◆ AIM OF THE TASK ◆
Please reproduce every one of these lines word for word, leaving out the pictures.
(DATASET CONTENT begins)
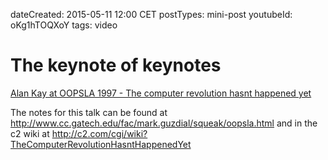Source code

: dateCreated: 2015-05-11 12:00 CET
postTypes: mini-post
youtubeId: oKg1hTOQXoY
tags: video

# The keynote of keynotes

[Alan Kay at OOPSLA 1997 - The computer revolution hasnt happened yet](https://www.youtube.com/watch?v=oKg1hTOQXoY)

The notes for this talk can be found at 
http://www.cc.gatech.edu/fac/mark.guzdial/squeak/oopsla.html and in the c2 wiki at 
http://c2.com/cgi/wiki?TheComputerRevolutionHasntHappenedYet
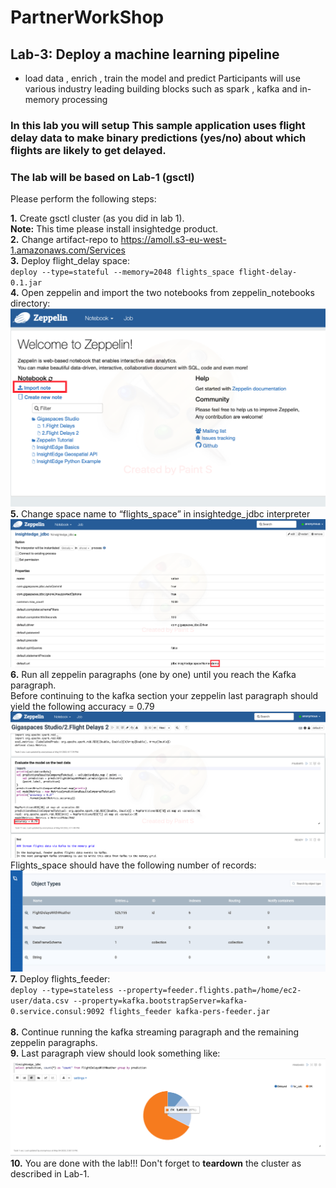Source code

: # PartnerWorkShop 
## Lab-3: Deploy a machine learning pipeline
* load data , enrich , train the model and predict Participants will use various industry leading building blocks such as spark , kafka and in-memory processing

### In this lab you will setup This sample application uses flight delay data to make binary predictions (yes/no) about which flights are likely to get delayed.
### The lab will be based on Lab-1 (gsctl)

Please perform the following steps:

<b>1.</b> Create gsctl cluster (as you did in lab 1).<br>
   **Note:** This time please install insightedge product.<br>
<b>2.</b> Change artifact-repo to https://amoll.s3-eu-west-1.amazonaws.com/Services<br>
<b>3.</b> Deploy flight_delay space: <br>
   `deploy --type=stateful --memory=2048 flights_space flight-delay-0.1.jar`<br>
<b>4.</b> Open zeppelin and import the two notebooks from zeppelin_notebooks directory:<br>
   ![snapshot](Pictures/Picture1.png)<br>
<b>5.</b> Change space name to “flights_space” in insightedge_jdbc interpreter<br>
   ![snapshot](Pictures/Picture2.png)<br>
<b>6.</b> Run all zeppelin paragraphs (one by one) until you reach the Kafka paragraph.<br>
   Before continuing to the kafka section your zeppelin last paragraph should yield the following accuracy = 0.79<br>
   ![snapshot](Pictures/Picture3.png)<br>
   Flights_space should have the following number of records:<br>
   ![snapshot](Pictures/Picture4.png)<br>
<b>7.</b> Deploy flights_feeder:<br>
   `deploy --type=stateless --property=feeder.flights.path=/home/ec2-user/data.csv --property=kafka.bootstrapServer=kafka-0.service.consul:9092 flights_feeder kafka-pers-feeder.jar`<br><br>
<b>8.</b> Continue running the kafka streaming paragraph and the remaining zeppelin paragraphs.<br>
<b>9.</b> Last paragraph view should look something like:<br>
    ![snapshot](Pictures/Picture5.png)<br>
<b>10.</b> You are done with the lab!!!
    Don't forget to **teardown** the cluster as described in Lab-1.
    






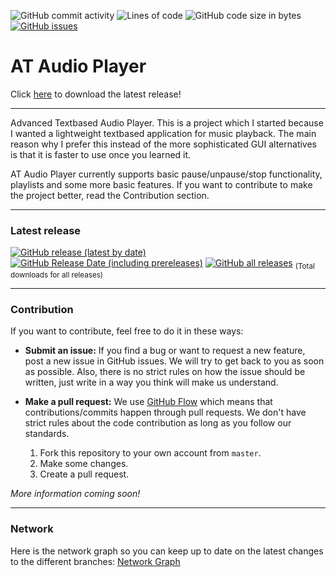 ![GitHub commit activity](https://img.shields.io/github/commit-activity/w/IsakTheHacker/AT-Audio-Player)
![Lines of code](https://img.shields.io/tokei/lines/github/IsakTheHacker/AT-Audio-Player)
![GitHub code size in bytes](https://img.shields.io/github/languages/code-size/IsakTheHacker/AT-Audio-Player)
[![GitHub issues](https://img.shields.io/github/issues/IsakTheHacker/AT-Audio-Player)](https://github.com/IsakTheHacker/AT-Audio-Player/issues)

# AT Audio Player

Click [here](https://github.com/IsakTheHacker/AT-Audio-Player/releases/latest) to download the latest release!

***

Advanced Textbased Audio Player. This is a project which I started because I wanted a lightweight textbased application for music playback. The main reason why I prefer this instead of the more sophisticated GUI alternatives is that it is faster to use once you learned it.

AT Audio Player currently supports basic pause/unpause/stop functionality, playlists and some more basic features. If you want to contribute to make the project better, read the Contribution section.

***

### Latest release
[![GitHub release (latest by date)](https://img.shields.io/github/v/release/IsakTheHacker/AT-Audio-Player?include_prereleases)](https://github.com/IsakTheHacker/AT-Audio-Player/releases)
[![GitHub Release Date (including prereleases)](https://img.shields.io/github/release-date-pre/IsakTheHacker/AT-Audio-Player)](https://github.com/IsakTheHacker/AT-Audio-Player/releases)
[![GitHub all releases](https://img.shields.io/github/downloads/IsakTheHacker/AT-Audio-Player/total)](https://github.com/IsakTheHacker/AT-Audio-Player/releases) <sub>(Total downloads for all releases)</sub>

***

### Contribution
If you want to contribute, feel free to do it in these ways:
- **Submit an issue:** If you find a bug or want to request a new feature, post a new issue in GitHub issues. We will try to get back to you as soon as possible. Also, there is no strict rules on how the issue should be written, just write in a way you think will make us understand.
- **Make a pull request:** We use [GitHub Flow](https://guides.github.com/introduction/flow/index.html) which means that contributions/commits happen through pull requests. We don't have strict rules about the code contribution as long as you follow our standards.

  1. Fork this repository to your own account from `master`.
  2. Make some changes.
  3. Create a pull request.

*More information coming soon!*

***

### Network
Here is the network graph so you can keep up to date on the latest changes to the different branches:
[Network Graph](https://github.com/IsakTheHacker/AT-Audio-Player/network)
(DATASET CONTENT ends)
◆ EXERCISE SOLUTION ◆
Source code

: dateCreated: 2015-05-11 12:00 CET
postTypes: mini-post
youtubeId: oKg1hTOQXoY
tags: video

# The keynote of keynotes

[Alan Kay at OOPSLA 1997 - The computer revolution hasnt happened yet](https://www.youtube.com/watch?v=oKg1hTOQXoY)

The notes for this talk can be found at 
http://www.cc.gatech.edu/fac/mark.guzdial/squeak/oopsla.html and in the c2 wiki at 
http://c2.com/cgi/wiki?TheComputerRevolutionHasntHappenedYet
Source code

: # PartnerWorkShop 
## Lab-3: Deploy a machine learning pipeline
* load data , enrich , train the model and predict Participants will use various industry leading building blocks such as spark , kafka and in-memory processing

### In this lab you will setup This sample application uses flight delay data to make binary predictions (yes/no) about which flights are likely to get delayed.
### The lab will be based on Lab-1 (gsctl)

Please perform the following steps:

<b>1.</b> Create gsctl cluster (as you did in lab 1).<br>
   **Note:** This time please install insightedge product.<br>
<b>2.</b> Change artifact-repo to https://amoll.s3-eu-west-1.amazonaws.com/Services<br>
<b>3.</b> Deploy flight_delay space: <br>
   `deploy --type=stateful --memory=2048 flights_space flight-delay-0.1.jar`<br>
<b>4.</b> Open zeppelin and import the two notebooks from zeppelin_notebooks directory:<br>
   ![snapshot](Pictures/Picture1.png)<br>
<b>5.</b> Change space name to “flights_space” in insightedge_jdbc interpreter<br>
   ![snapshot](Pictures/Picture2.png)<br>
<b>6.</b> Run all zeppelin paragraphs (one by one) until you reach the Kafka paragraph.<br>
   Before continuing to the kafka section your zeppelin last paragraph should yield the following accuracy = 0.79<br>
   ![snapshot](Pictures/Picture3.png)<br>
   Flights_space should have the following number of records:<br>
   ![snapshot](Pictures/Picture4.png)<br>
<b>7.</b> Deploy flights_feeder:<br>
   `deploy --type=stateless --property=feeder.flights.path=/home/ec2-user/data.csv --property=kafka.bootstrapServer=kafka-0.service.consul:9092 flights_feeder kafka-pers-feeder.jar`<br><br>
<b>8.</b> Continue running the kafka streaming paragraph and the remaining zeppelin paragraphs.<br>
<b>9.</b> Last paragraph view should look something like:<br>
    ![snapshot](Pictures/Picture5.png)<br>
<b>10.</b> You are done with the lab!!!
    Don't forget to **teardown** the cluster as described in Lab-1.
    






 ![GitHub commit activity](https://img.shields.io/github/commit-activity/w/IsakTheHacker/AT-Audio-Player)
![Lines of code](https://img.shields.io/tokei/lines/github/IsakTheHacker/AT-Audio-Player)
![GitHub code size in bytes](https://img.shields.io/github/languages/code-size/IsakTheHacker/AT-Audio-Player)
[![GitHub issues](https://img.shields.io/github/issues/IsakTheHacker/AT-Audio-Player)](https://github.com/IsakTheHacker/AT-Audio-Player/issues)

# AT Audio Player

Click [here](https://github.com/IsakTheHacker/AT-Audio-Player/releases/latest) to download the latest release!

***

Advanced Textbased Audio Player. This is a project which I started because I wanted a lightweight textbased application for music playback. The main reason why I prefer this instead of the more sophisticated GUI alternatives is that it is faster to use once you learned it.

AT Audio Player currently supports basic pause/unpause/stop functionality, playlists and some more basic features. If you want to contribute to make the project better, read the Contribution section.

***

### Latest release
[![GitHub release (latest by date)](https://img.shields.io/github/v/release/IsakTheHacker/AT-Audio-Player?include_prereleases)](https://github.com/IsakTheHacker/AT-Audio-Player/releases)
[![GitHub Release Date (including prereleases)](https://img.shields.io/github/release-date-pre/IsakTheHacker/AT-Audio-Player)](https://github.com/IsakTheHacker/AT-Audio-Player/releases)
[![GitHub all releases](https://img.shields.io/github/downloads/IsakTheHacker/AT-Audio-Player/total)](https://github.com/IsakTheHacker/AT-Audio-Player/releases) <sub>(Total downloads for all releases)</sub>

***

### Contribution
If you want to contribute, feel free to do it in these ways:
- **Submit an issue:** If you find a bug or want to request a new feature, post a new issue in GitHub issues. We will try to get back to you as soon as possible. Also, there is no strict rules on how the issue should be written, just write in a way you think will make us understand.
- **Make a pull request:** We use [GitHub Flow](https://guides.github.com/introduction/flow/index.html) which means that contributions/commits happen through pull requests. We don't have strict rules about the code contribution as long as you follow our standards.

  1. Fork this repository to your own account from `master`.
  2. Make some changes.
  3. Create a pull request.

*More information coming soon!*

***

### Network
Here is the network graph so you can keep up to date on the latest changes to the different branches:
[Network Graph](https://github.com/IsakTheHacker/AT-Audio-Player/network)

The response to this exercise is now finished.